The same is true of casual dining. Thirty years ago, casual dining meant a local joint run by local people, often foreigners. Immigrants could start a restaurant, because it required more labor than capital. They could make it a family business. Then all of a sudden we are flooded with massive chains like Olive Garden and Red Lobster. Now it appears they may be following the path of Borders and Barnes & Noble.
In a move sure to set the culinary world and classy guys everywhere reeling, Darden has announced that it will either sell or spin off its Red Lobster restaurants.
Adding to the devastation, the company, which also runs Olive Garden and other fine-dining establishments, said it will suspend the opening of new Olive Garden locations and slow down new locations for LongHorn Steakhouses.
Why, you ask? Dear God, why??
Because Darden isn’t doing so good. It seems that consumers are turning their noses up at hoity-toity sit-down places like Red Lobster and Olive Garden these days in favor of cheaper chains like Chipotle.
Darden is one of the largest companies in the casual dining industry, with a market value of $6.7 billion, but its core chains have had stagnant growth, according to The New York Times. Last quarter the company experienced a 31 percent drop in net earnings. “The reduced unit growth will lower capital spending by at least $100 million annually,” the company said in a statement.
Red Lobster has 705 restaurants in the United States and Canada and had annual sales of $2.6 billion in 2013, but we guess that wasn’t enough for ol’ Scrooge Darden.
Putting aside the millennial snark from the writer, there could be a bunch of reasons for this that have nothing to do with the economics of chain restaurants. For example, Red Lobster is awful. It’s everything that is wrong with the American diet on the same menu, but made worse somehow. Olive Garden is better, but they tend to be over priced for what you get. Paying $25 for spaghetti seems wrong. In other words, whatever novelty there was to them has worn off and people now realize these places are not very good.
There’s something else going on with big retail. The rise of massive chain stores is due in large part to the credit boom. When you can get money at 2%, you will make different bets than when the money costs 10%. More important, you can make money from things with 2% money that you can’t with 10% money. Big capital projects like restaurant and bookstores can’t exist at borrowing rates at or above historic averages.
Cheap credit allows for a form of pump and dump that cannot exist under normal borrowing conditions. Cheap money allows for massive expansion, where revenue is realized today, but the cost of expansion is pushed off into the future.
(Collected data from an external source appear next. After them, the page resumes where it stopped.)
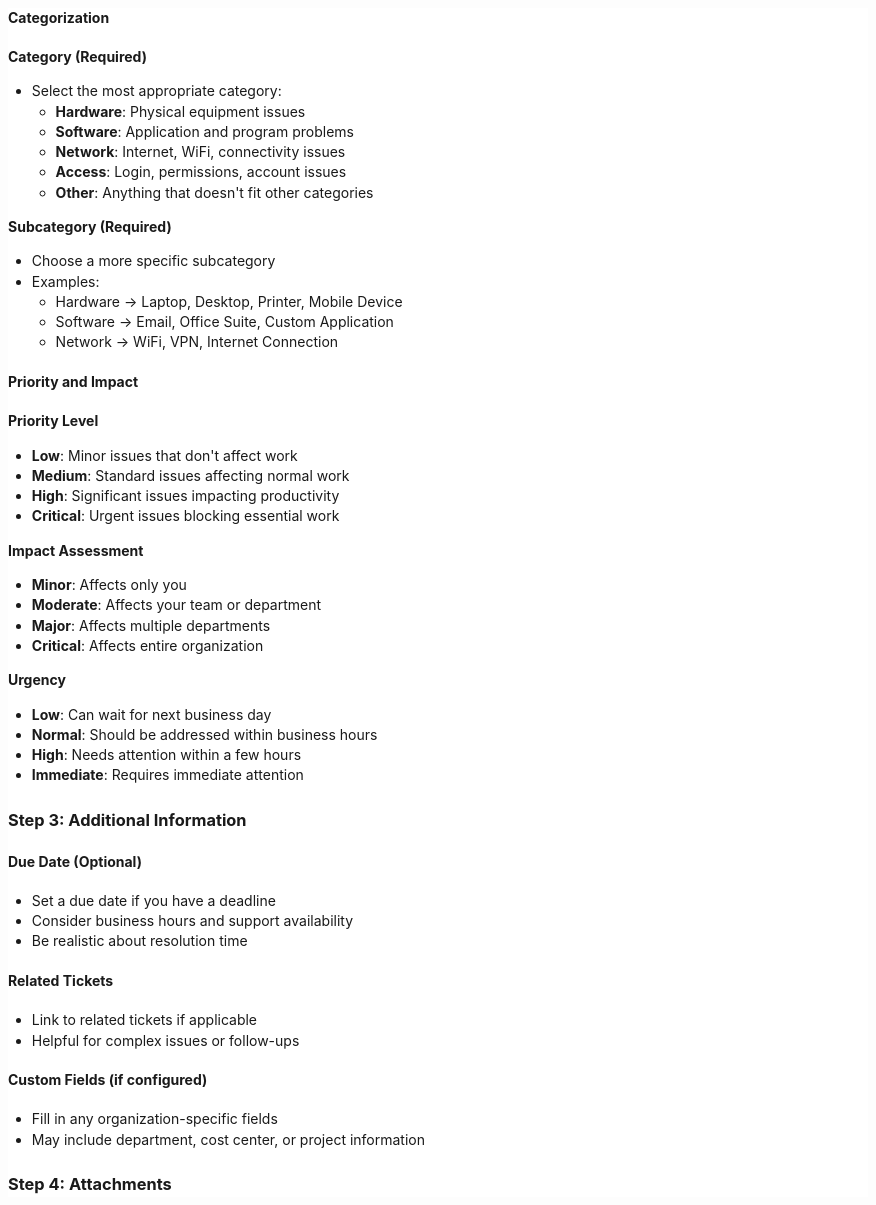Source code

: #### Categorization

**Category (Required)**
- Select the most appropriate category:
  - **Hardware**: Physical equipment issues
  - **Software**: Application and program problems
  - **Network**: Internet, WiFi, connectivity issues
  - **Access**: Login, permissions, account issues
  - **Other**: Anything that doesn't fit other categories

**Subcategory (Required)**
- Choose a more specific subcategory
- Examples:
  - Hardware → Laptop, Desktop, Printer, Mobile Device
  - Software → Email, Office Suite, Custom Application
  - Network → WiFi, VPN, Internet Connection

#### Priority and Impact

**Priority Level**
- **Low**: Minor issues that don't affect work
- **Medium**: Standard issues affecting normal work
- **High**: Significant issues impacting productivity
- **Critical**: Urgent issues blocking essential work

**Impact Assessment**
- **Minor**: Affects only you
- **Moderate**: Affects your team or department
- **Major**: Affects multiple departments
- **Critical**: Affects entire organization

**Urgency**
- **Low**: Can wait for next business day
- **Normal**: Should be addressed within business hours
- **High**: Needs attention within a few hours
- **Immediate**: Requires immediate attention

### Step 3: Additional Information

#### Due Date (Optional)
- Set a due date if you have a deadline
- Consider business hours and support availability
- Be realistic about resolution time

#### Related Tickets
- Link to related tickets if applicable
- Helpful for complex issues or follow-ups

#### Custom Fields (if configured)
- Fill in any organization-specific fields
- May include department, cost center, or project information

### Step 4: Attachments
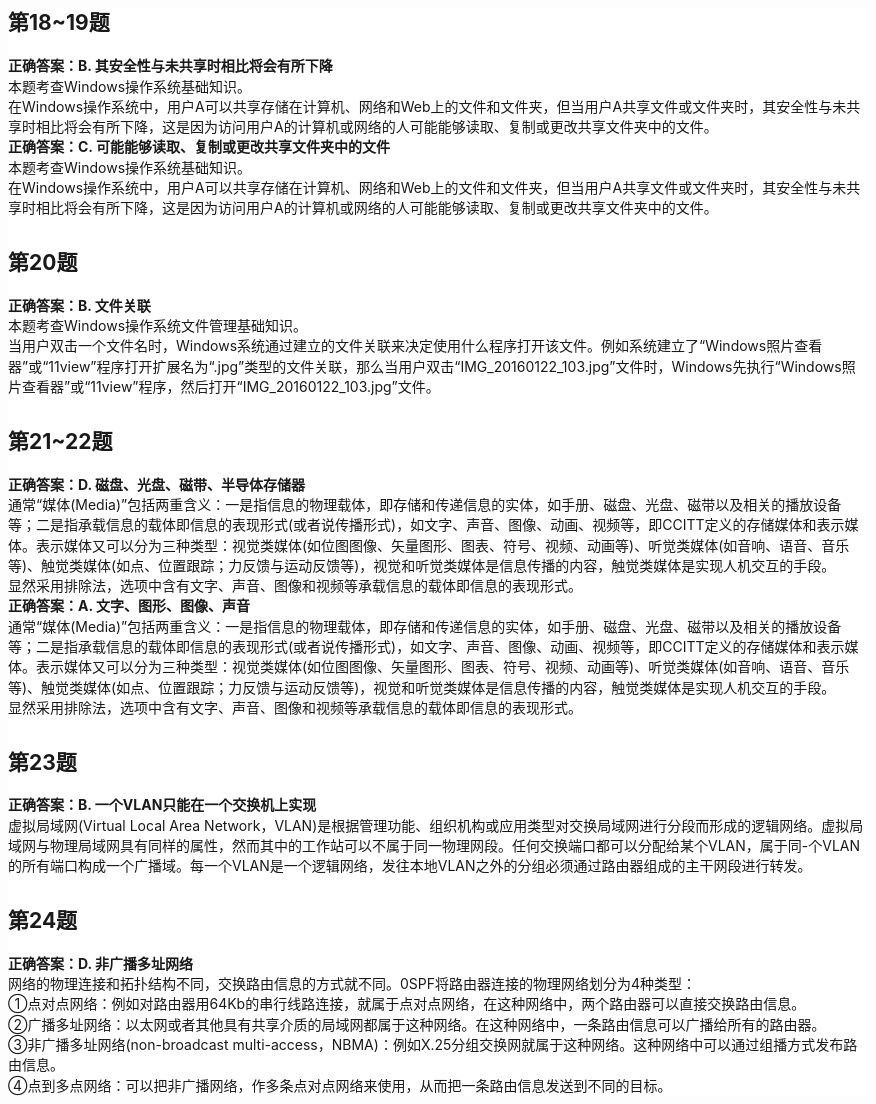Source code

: 
## 第18~19题 ##

**正确答案：B. 其安全性与未共享时相比将会有所下降**  
本题考查Windows操作系统基础知识。  
在Windows操作系统中，用户A可以共享存储在计算机、网络和Web上的文件和文件夹，但当用户A共享文件或文件夹时，其安全性与未共享时相比将会有所下降，这是因为访问用户A的计算机或网络的人可能能够读取、复制或更改共享文件夹中的文件。  
**正确答案：C. 可能能够读取、复制或更改共享文件夹中的文件**  
本题考查Windows操作系统基础知识。  
在Windows操作系统中，用户A可以共享存储在计算机、网络和Web上的文件和文件夹，但当用户A共享文件或文件夹时，其安全性与未共享时相比将会有所下降，这是因为访问用户A的计算机或网络的人可能能够读取、复制或更改共享文件夹中的文件。  


## 第20题 ##

**正确答案：B. 文件关联**  
本题考查Windows操作系统文件管理基础知识。  
当用户双击一个文件名时，Windows系统通过建立的文件关联来决定使用什么程序打开该文件。例如系统建立了“Windows照片查看器”或“11view”程序打开扩展名为“.jpg”类型的文件关联，那么当用户双击“IMG\_20160122\_103.jpg”文件时，Windows先执行“Windows照片查看器”或“11view”程序，然后打开“IMG\_20160122\_103.jpg”文件。  


## 第21~22题 ##

**正确答案：D. 磁盘、光盘、磁带、半导体存储器**  
通常“媒体(Media)”包括两重含义：一是指信息的物理载体，即存储和传递信息的实体，如手册、磁盘、光盘、磁带以及相关的播放设备等；二是指承载信息的载体即信息的表现形式(或者说传播形式)，如文字、声音、图像、动画、视频等，即CCITT定义的存储媒体和表示媒体。表示媒体又可以分为三种类型：视觉类媒体(如位图图像、矢量图形、图表、符号、视频、动画等)、听觉类媒体(如音响、语音、音乐等)、触觉类媒体(如点、位置跟踪；力反馈与运动反馈等)，视觉和听觉类媒体是信息传播的内容，触觉类媒体是实现人机交互的手段。  
显然采用排除法，选项中含有文字、声音、图像和视频等承载信息的载体即信息的表现形式。  
**正确答案：A. 文字、图形、图像、声音**  
通常“媒体(Media)”包括两重含义：一是指信息的物理载体，即存储和传递信息的实体，如手册、磁盘、光盘、磁带以及相关的播放设备等；二是指承载信息的载体即信息的表现形式(或者说传播形式)，如文字、声音、图像、动画、视频等，即CCITT定义的存储媒体和表示媒体。表示媒体又可以分为三种类型：视觉类媒体(如位图图像、矢量图形、图表、符号、视频、动画等)、听觉类媒体(如音响、语音、音乐等)、触觉类媒体(如点、位置跟踪；力反馈与运动反馈等)，视觉和听觉类媒体是信息传播的内容，触觉类媒体是实现人机交互的手段。  
显然采用排除法，选项中含有文字、声音、图像和视频等承载信息的载体即信息的表现形式。  


## 第23题 ##

**正确答案：B. 一个VLAN只能在一个交换机上实现**  
虚拟局域网(Virtual Local Area Network，VLAN)是根据管理功能、组织机构或应用类型对交换局域网进行分段而形成的逻辑网络。虚拟局域网与物理局域网具有同样的属性，然而其中的工作站可以不属于同一物理网段。任何交换端口都可以分配给某个VLAN，属于同-个VLAN的所有端口构成一个广播域。每一个VLAN是一个逻辑网络，发往本地VLAN之外的分组必须通过路由器组成的主干网段进行转发。  


## 第24题 ##

**正确答案：D. 非广播多址网络**  
网络的物理连接和拓扑结构不同，交换路由信息的方式就不同。0SPF将路由器连接的物理网络划分为4种类型：  
①点对点网络：例如对路由器用64Kb的串行线路连接，就属于点对点网络，在这种网络中，两个路由器可以直接交换路由信息。  
②广播多址网络：以太网或者其他具有共享介质的局域网都属于这种网络。在这种网络中，一条路由信息可以广播给所有的路由器。  
③非广播多址网络(non-broadcast multi-access，NBMA)：例如X.25分组交换网就属于这种网络。这种网络中可以通过组播方式发布路由信息。  
④点到多点网络：可以把非广播网络，作多条点对点网络来使用，从而把一条路由信息发送到不同的目标。 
That draws in more money, allowing the original investors to get their money out with a profit. The chain expands until it runs out of room and then those costs come home.
Interest rates remain artificially depressed, but lending is not as free as we saw for two decades leading up to the crash. Giant corporations can get plenty of credit, but their customers are a different story. The Fed keeps pumping money into the system hoping the clogs eventually break free, but no one know if that will happen, before the consequences of loose money turn up in other parts of the economy.
Even assuming the smart Jews running the global finance system can keep the plates spinning forever, there’s another aspect to this problem. Cheap money allows for cost reductions by eliminating competition. These chain restaurants have killed off the local dine, for example, but rigging the supply chain so they get much lower costs. That works for a while, but there is a natural boundary. Costs never fall below zero.
The free money era feels a lot like a bust out. The boom and bust of giant bookstores, for example, left us with no bookstores. One company, Amazon, now controls 80% of the book business. The boom and bust of chain restaurants is about to leave us with no local restaurants, but soulless chain stores owned by some global capital group. It’s one company operating under a dozen brands, selling the same food.